### ABOUT THIS EXERCISE
Return all lines of the data in which the string "file" occurs.
(DATA TO PROCESS)
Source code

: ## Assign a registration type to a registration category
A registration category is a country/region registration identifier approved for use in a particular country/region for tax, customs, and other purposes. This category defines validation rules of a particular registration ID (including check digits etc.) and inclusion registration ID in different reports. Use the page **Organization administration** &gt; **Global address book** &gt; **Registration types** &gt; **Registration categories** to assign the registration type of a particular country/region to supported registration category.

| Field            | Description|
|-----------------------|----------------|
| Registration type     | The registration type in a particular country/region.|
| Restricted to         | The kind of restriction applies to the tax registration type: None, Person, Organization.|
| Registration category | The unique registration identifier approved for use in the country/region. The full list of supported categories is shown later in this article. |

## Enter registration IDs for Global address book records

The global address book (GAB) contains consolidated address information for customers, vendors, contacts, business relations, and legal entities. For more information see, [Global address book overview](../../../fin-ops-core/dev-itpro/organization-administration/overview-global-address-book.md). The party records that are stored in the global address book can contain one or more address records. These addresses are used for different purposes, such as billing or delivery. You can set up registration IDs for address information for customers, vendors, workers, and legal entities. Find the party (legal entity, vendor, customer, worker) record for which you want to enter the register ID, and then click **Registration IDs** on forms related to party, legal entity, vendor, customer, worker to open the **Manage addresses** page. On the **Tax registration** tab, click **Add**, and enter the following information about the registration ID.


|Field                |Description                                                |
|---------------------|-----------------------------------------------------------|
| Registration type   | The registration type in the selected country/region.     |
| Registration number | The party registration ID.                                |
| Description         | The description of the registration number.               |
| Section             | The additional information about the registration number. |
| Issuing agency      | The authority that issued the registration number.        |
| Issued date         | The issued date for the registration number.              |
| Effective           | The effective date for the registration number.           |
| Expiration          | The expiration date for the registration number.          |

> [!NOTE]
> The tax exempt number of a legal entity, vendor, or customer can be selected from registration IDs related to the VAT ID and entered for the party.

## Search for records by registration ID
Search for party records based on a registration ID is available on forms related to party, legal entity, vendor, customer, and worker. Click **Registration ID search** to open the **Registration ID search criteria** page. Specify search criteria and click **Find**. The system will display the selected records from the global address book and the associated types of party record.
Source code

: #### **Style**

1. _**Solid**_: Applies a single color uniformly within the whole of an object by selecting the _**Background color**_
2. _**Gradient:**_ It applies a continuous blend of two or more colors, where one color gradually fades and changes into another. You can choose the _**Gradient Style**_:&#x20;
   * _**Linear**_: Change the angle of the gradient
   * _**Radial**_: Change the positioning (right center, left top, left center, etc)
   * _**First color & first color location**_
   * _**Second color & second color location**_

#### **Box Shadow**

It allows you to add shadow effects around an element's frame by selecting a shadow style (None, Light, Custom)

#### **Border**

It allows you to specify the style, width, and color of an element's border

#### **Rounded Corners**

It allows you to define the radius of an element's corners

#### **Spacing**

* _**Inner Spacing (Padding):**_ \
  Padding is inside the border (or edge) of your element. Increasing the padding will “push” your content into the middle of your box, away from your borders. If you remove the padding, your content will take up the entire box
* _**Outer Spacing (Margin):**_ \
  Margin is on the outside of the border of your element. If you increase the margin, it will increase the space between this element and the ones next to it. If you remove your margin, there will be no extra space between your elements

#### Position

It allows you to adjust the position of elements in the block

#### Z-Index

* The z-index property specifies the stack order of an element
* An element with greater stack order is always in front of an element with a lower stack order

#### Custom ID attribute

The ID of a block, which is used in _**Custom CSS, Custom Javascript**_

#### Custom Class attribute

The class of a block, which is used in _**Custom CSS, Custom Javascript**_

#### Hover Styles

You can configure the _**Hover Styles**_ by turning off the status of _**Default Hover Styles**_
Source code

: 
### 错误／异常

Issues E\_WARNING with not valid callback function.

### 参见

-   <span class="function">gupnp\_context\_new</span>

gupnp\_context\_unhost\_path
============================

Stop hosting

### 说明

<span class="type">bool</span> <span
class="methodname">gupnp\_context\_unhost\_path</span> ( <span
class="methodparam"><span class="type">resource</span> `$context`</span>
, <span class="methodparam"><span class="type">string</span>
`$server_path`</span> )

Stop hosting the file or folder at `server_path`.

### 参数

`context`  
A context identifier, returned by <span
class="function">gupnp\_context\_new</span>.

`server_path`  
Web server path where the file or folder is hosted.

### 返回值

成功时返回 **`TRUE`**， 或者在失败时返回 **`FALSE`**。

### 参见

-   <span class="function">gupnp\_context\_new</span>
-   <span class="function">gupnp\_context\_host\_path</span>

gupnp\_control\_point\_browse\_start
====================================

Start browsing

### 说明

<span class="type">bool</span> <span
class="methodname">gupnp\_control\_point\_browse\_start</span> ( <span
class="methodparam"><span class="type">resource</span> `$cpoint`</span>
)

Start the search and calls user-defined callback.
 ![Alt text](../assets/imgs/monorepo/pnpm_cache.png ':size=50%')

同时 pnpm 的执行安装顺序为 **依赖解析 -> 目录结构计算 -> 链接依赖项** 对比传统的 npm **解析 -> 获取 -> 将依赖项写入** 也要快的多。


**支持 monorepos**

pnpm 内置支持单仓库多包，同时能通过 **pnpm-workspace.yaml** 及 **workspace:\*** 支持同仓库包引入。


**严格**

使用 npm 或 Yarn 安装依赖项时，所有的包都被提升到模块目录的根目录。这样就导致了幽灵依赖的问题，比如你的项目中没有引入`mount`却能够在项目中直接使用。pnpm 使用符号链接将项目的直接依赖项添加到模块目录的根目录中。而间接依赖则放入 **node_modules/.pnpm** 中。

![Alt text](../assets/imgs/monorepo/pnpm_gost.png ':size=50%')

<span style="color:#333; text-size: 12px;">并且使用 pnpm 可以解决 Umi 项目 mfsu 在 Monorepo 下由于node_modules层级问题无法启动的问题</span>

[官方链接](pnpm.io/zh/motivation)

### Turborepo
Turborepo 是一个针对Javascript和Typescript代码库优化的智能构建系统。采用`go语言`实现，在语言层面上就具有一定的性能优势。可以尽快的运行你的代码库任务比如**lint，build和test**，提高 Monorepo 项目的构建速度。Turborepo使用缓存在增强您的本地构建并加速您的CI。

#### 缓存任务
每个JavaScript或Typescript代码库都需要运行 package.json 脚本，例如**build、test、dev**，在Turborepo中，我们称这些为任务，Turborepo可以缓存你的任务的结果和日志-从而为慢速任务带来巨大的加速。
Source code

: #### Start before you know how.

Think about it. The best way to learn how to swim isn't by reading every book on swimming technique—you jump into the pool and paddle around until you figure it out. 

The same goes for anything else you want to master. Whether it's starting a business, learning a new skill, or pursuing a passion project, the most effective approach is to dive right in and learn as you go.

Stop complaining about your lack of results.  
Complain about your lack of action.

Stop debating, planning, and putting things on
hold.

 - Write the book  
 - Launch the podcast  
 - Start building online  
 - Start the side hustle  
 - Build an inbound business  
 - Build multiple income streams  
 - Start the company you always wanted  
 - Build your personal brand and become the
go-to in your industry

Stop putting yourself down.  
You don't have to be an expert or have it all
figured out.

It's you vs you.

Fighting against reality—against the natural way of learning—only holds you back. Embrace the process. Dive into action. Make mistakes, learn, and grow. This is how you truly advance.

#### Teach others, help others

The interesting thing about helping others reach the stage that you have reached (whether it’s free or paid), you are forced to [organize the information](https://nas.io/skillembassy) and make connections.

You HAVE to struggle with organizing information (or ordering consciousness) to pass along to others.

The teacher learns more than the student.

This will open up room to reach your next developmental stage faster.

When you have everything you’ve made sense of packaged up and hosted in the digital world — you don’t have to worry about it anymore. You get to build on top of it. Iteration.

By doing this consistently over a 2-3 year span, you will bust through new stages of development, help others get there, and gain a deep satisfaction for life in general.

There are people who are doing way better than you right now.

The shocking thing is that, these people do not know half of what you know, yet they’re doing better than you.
(End DATA TO PROCESS)
### TASK ANSWER
Stop hosting the file or folder at `server_path`.
Web server path where the file or folder is hosted.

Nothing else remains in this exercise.